Hay River’s only francophone day home for pre-school-aged children turned one on Saturday, celebrating with a party for regular participants and their families.
“Babies learn language from within their mother, until they are about two or three,” said Marla Mateus, the owner and operator of Garderie Francaise Petit Panda Day Home. “And I realized the earlier they start learning, the better.”
Mateus taught French, first in her hometown of Montreal, and then in Fort Smith for a number of years before moving to Hay River. She said she considers herself something of a pioneer for early French-language learning in the community, and has it as her goal to prepare kids to enter Ecole Boreale with a solid foundation in the language and an understanding of basic math and science.
“We’re prepping for veterinary school here,” she laughed. “I want them to learn that science and learning is fun, not a chore.”
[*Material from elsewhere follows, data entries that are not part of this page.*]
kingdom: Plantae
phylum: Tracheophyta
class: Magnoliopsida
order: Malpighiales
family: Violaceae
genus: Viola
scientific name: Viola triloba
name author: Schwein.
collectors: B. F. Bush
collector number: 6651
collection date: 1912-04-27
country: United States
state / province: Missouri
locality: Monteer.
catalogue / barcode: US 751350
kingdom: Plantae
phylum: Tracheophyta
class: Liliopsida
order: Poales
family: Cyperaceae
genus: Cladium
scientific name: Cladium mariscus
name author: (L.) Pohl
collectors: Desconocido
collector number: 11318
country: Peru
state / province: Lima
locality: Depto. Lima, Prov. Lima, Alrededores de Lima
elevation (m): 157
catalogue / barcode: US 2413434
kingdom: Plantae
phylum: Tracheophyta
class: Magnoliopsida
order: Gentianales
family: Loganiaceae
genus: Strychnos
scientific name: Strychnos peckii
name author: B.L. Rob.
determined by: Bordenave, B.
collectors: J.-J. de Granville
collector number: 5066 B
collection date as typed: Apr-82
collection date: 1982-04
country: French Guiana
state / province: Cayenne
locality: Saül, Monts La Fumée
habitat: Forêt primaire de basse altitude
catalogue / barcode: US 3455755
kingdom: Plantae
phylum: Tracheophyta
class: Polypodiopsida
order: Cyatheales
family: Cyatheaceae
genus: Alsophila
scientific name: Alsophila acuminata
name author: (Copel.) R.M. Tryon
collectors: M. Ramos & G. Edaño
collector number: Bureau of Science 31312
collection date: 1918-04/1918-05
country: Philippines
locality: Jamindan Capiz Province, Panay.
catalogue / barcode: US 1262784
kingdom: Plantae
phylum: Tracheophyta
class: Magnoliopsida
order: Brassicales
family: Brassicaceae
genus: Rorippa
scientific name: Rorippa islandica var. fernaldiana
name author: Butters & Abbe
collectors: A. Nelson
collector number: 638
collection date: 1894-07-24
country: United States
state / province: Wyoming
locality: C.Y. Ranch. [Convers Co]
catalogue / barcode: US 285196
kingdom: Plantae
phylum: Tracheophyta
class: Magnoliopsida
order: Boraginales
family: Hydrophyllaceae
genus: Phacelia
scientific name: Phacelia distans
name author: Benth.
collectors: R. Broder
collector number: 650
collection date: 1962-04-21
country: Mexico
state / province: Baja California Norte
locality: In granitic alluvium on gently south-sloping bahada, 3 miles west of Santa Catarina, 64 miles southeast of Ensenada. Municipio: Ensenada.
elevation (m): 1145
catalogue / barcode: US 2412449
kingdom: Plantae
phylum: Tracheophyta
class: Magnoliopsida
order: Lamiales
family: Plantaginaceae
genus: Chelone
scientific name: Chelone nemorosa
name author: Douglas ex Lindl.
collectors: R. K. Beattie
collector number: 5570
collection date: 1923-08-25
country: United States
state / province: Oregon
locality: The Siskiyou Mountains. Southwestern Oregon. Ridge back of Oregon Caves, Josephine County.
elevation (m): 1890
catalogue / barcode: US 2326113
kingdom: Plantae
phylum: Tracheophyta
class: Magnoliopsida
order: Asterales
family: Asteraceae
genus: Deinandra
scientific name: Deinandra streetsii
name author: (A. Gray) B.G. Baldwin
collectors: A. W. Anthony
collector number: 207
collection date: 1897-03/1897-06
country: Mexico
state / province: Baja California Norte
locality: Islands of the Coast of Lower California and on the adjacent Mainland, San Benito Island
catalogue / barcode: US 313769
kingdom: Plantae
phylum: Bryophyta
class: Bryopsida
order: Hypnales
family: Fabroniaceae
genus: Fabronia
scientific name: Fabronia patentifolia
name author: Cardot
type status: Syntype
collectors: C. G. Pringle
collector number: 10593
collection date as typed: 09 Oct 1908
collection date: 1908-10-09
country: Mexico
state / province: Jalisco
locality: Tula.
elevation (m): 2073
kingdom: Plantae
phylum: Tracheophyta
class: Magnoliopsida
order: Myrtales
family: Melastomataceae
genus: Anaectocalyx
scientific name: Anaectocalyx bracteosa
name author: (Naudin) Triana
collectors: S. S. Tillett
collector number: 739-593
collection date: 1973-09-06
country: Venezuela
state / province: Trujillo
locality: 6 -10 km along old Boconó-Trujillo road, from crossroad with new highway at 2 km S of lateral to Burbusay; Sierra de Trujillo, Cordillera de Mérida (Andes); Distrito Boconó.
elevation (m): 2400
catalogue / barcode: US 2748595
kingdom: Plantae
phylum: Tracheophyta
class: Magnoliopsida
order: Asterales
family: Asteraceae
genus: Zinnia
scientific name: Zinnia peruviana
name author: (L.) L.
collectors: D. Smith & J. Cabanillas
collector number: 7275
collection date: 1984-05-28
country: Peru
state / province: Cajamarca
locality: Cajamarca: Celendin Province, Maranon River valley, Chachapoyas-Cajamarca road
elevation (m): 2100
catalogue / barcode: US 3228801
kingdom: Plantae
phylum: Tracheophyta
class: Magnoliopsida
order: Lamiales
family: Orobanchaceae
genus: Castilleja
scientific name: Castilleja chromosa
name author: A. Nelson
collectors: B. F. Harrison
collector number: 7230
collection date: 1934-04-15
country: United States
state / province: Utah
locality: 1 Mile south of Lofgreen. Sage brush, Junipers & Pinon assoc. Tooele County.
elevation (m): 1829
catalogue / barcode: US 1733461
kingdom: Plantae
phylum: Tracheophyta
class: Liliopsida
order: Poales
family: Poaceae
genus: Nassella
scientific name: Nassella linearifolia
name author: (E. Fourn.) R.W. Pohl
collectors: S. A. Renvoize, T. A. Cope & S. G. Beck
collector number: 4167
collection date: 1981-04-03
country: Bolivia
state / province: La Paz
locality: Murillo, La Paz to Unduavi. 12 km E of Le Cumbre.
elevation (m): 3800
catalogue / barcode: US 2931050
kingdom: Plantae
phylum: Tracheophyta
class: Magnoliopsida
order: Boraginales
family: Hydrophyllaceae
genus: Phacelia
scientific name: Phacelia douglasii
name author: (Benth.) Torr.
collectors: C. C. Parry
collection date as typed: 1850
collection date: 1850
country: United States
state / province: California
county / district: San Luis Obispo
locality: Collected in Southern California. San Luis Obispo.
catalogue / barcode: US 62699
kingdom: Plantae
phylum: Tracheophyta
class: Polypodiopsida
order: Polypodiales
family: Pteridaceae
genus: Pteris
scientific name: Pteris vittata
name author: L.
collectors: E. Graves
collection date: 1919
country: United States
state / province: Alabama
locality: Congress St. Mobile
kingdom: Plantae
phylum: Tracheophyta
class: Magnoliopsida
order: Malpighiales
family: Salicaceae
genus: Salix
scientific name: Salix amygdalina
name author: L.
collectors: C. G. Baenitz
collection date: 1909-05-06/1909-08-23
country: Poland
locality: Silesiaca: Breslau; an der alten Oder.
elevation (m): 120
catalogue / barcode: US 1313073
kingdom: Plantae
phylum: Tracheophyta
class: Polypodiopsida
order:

As a result of having the day home in her own house in the 553 section of the community, Mateus has to cap her day home to eight children to conform to her business permit. While she began with children aged between two and five years old, she now wants to expand the ages to include infants, as well.
“It’s not just about having a broader range of possible clients, but also about getting kids learning the language as early as we can,” she explained.
Mateus said, with siblings coming in behind her current charges, her services are booked full until 2017. She does have plans, however, to eventually put in another door and have the day home be completely separate from her living space, which would allow her to change permits and take on more children.
“Just getting here, buying the house, doing all the landscaping work, and getting it ready to host children was a feat in itself,” said Mateus. “We bought this place with the plan to have it as a daycare centre.”
While the first clients were the children of teachers at Ecole Boreale, Mateus said other groups, particularly Metis, followed. Now she has fully anglophone families applying for spaces because they want their children exposed to different languages early on, but are not able to do it in their own homes.
“The Metis have seemed to really want to recoup some of that heritage,” she said. “But it’s obviously beneficial for kids from all backgrounds.”
Both francophone families and unilingual English parents mingled in the backyard of the day home on Sept. 28, where a strict prohibition on English was lifted in honour of the older attendees. Mateus said the immersion is normally complete to encourage the children to accept French as something that is part of their lives, as opposed to a lesson being taught.
“My son definitely has good comprehension in both French and English,” said parent Bernie Langille. “We figured the time to learn French is when they’re learning to speak, and it’s really working.”
Shawn Buckley, another father, said a second language has been a good thing for both him and his son Kijel, as the latter brings it home after a day spent in French.
“He just came home singing French songs the other day,” said Buckley. “It’s really catching on and that’s great. I work in tourism and we do get French-Canadian and European tourists who speak French. This is good for Kijel, good for me, good all around.”